Gynoecia terminal on main stem or leading branches, ♀ Bracts and bracteoles in 2–4 pairs, grading to subfloral leaves; innermost bract unequally bilobed, lobe oblong to ovate with acute to narrowly rounded apices, lobe margin entire; lobule almost equal in length to lobe (but narrower), ca. 0.3 connate, lanceolate to falcate, acuminate at apex, ventral margins with 1–2 strong teeth near middle. Innermost bracteole free or connate with female bract on one side, 0.3 to 0.7 bilobed, lobes triangular-lanceolate, acuminate-subulate apex, laciniate at base. Perianth exserted, large, to 1800 µm long × 800 µm wide, obovate-obpyriform, 2 broad lateral keels + 1 broad ventral keel, and occasionally inconspicuous, accessory keels, or becoming plicate towards the perianth apex and becoming retuse;surface smooth toward the very base and often the dorsal face, otherwise sparsely distributed with multicellular tubercles or subtriangular, scalelike outgrowths of (2) 3–5 (8) cells, particularly over the ventral surface and the keels; perianth beak cylindrical from base to apex, often long (ca. 1/8th in length of perianth) to 150 µm long.

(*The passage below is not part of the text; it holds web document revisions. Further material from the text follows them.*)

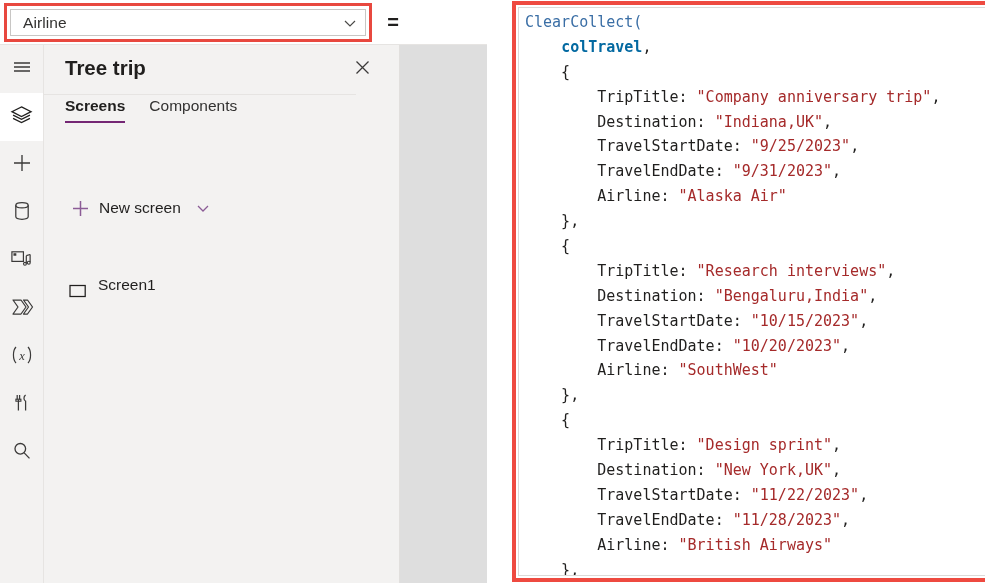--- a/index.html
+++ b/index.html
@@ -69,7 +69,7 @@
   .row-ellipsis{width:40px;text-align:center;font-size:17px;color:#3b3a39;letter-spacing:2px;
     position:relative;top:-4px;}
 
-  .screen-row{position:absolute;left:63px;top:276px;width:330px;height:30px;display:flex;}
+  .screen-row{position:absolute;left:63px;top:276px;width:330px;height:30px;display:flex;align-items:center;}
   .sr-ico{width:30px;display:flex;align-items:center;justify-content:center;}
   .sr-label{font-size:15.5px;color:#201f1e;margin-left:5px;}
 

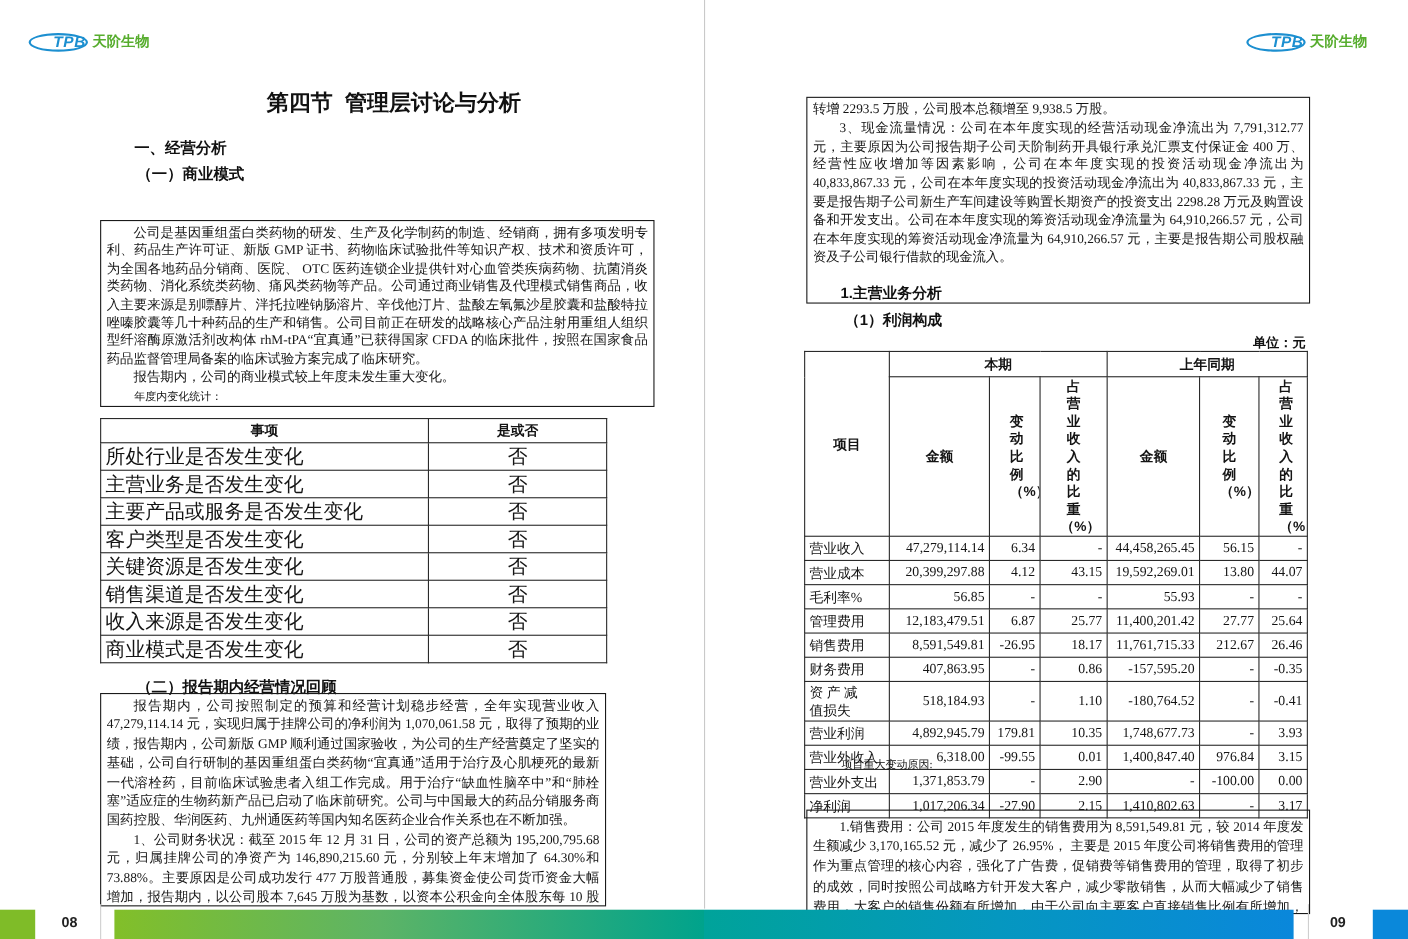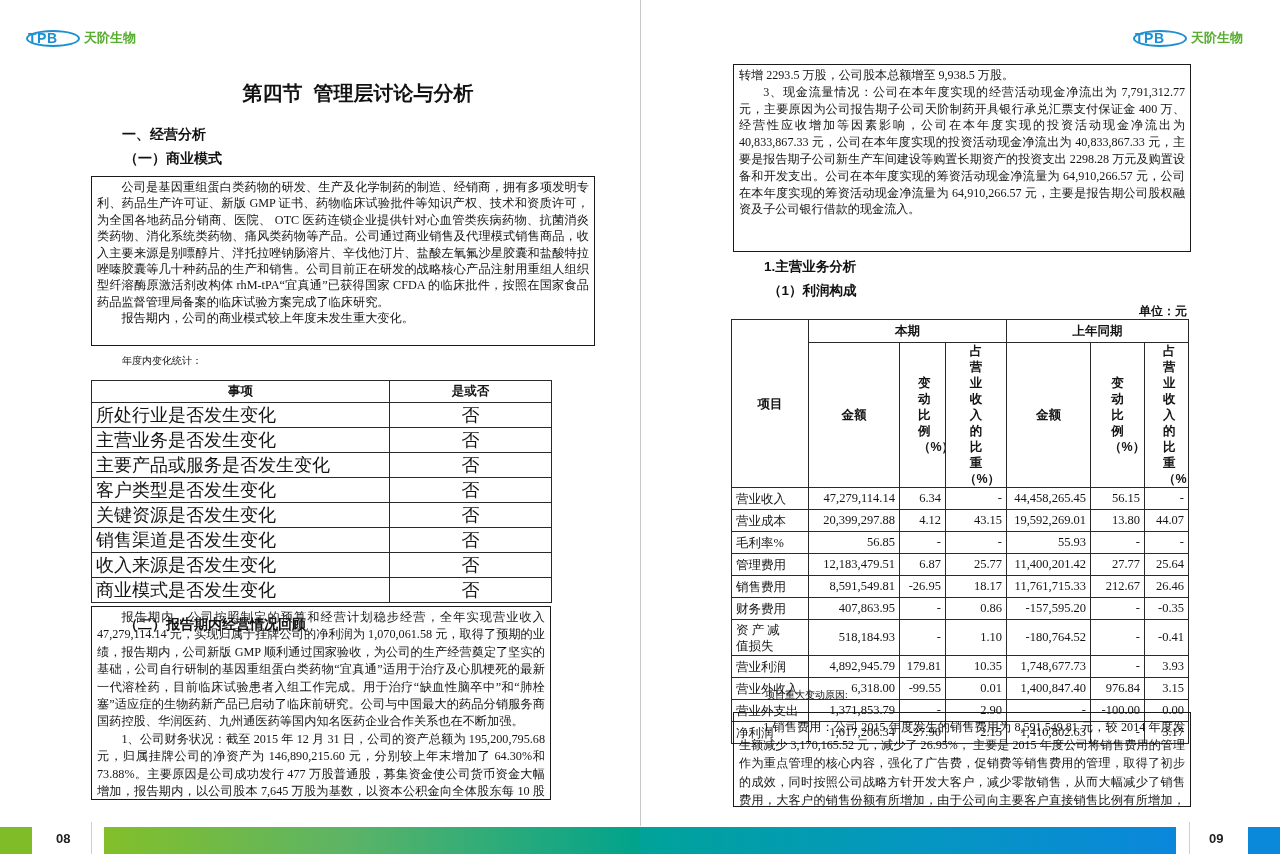--- a/index.html
+++ b/index.html
@@ -8,8 +8,8 @@
   .abs{position:absolute;}
   
   .logo{position:absolute;display:flex;align-items:center;height:20px;}
-  .logo-ellipse{display:inline-flex;align-items:center;justify-content:flex-start;width:54px;height:17px;
-       border:2px solid #1c8fd0;border-radius:50%;box-sizing:border-box;}
+  .logo-ellipse{display:inline-flex;align-items:center;justify-content:flex-end;width:54px;height:17px;
+       border:2px solid #1c8fd0;border-radius:50%;box-sizing:border-box;font-style:italic;}
   .logo-abbr{font-family:"Liberation Sans","DejaVu Sans",sans-serif;font-weight:bold;font-size:14px;color:#1c8fd0;letter-spacing:0.5px;line-height:1;}
   .logo-name{font-family:"Liberation Sans","DejaVu Sans",sans-serif;font-weight:bold;font-size:13px;color:#57ad2e;margin-left:4px;}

Affinities, differentiation & variation:
Frullania anomala is the only species in subg. Australes with tubercles or scalelike outgrowths on the perianth surface, which are typically sparsely distributed over the entire ventral surface, particularly the ventral and lateral keels, and less often over the dorsal surface where they may be absent entirely. Hodgson (1949) astutely observed that this taxon appeared “nearest to F. incumbens, of which it might possibly be a parallel rough-perianthed form”. Indeed, in the absence of perianths this species is often difficult to distinguish from some forms of F. incumbens.
In gross morphology (excluding the perianth), only the lobules of the lateral branches tend to be strongly incumbent for F. anomala, whereas in typical forms of F. incumbens, the lobules of both the main stem and lateral branches have apices strongly inclined toward the stem. However, typical phases of both species can also be distinguished from each other by differences in the cell wall anatomy of the leaf-lobe: F. anomala has large subtriangular, convex trigones with semi-straight walls, occasionally lacking intermediate thickening, whereas F. incumbens has sinuose cell wall thickenings, including nodulose thickenings at the cell angles and nodulose intermediate thickenings. There also appears to be minor, but seemingly consistent differentiation on the basis of the number of oil-bodies in the basal cells of the leaf lobes.
Geographic distribution & ecology: Distributed throughout New Zealand, south of Auckland, and apparently a species associated with cool, wet conditions; in the North Island common above 800 m., and just below subalpine zones, but occurring at lower elevations southwards.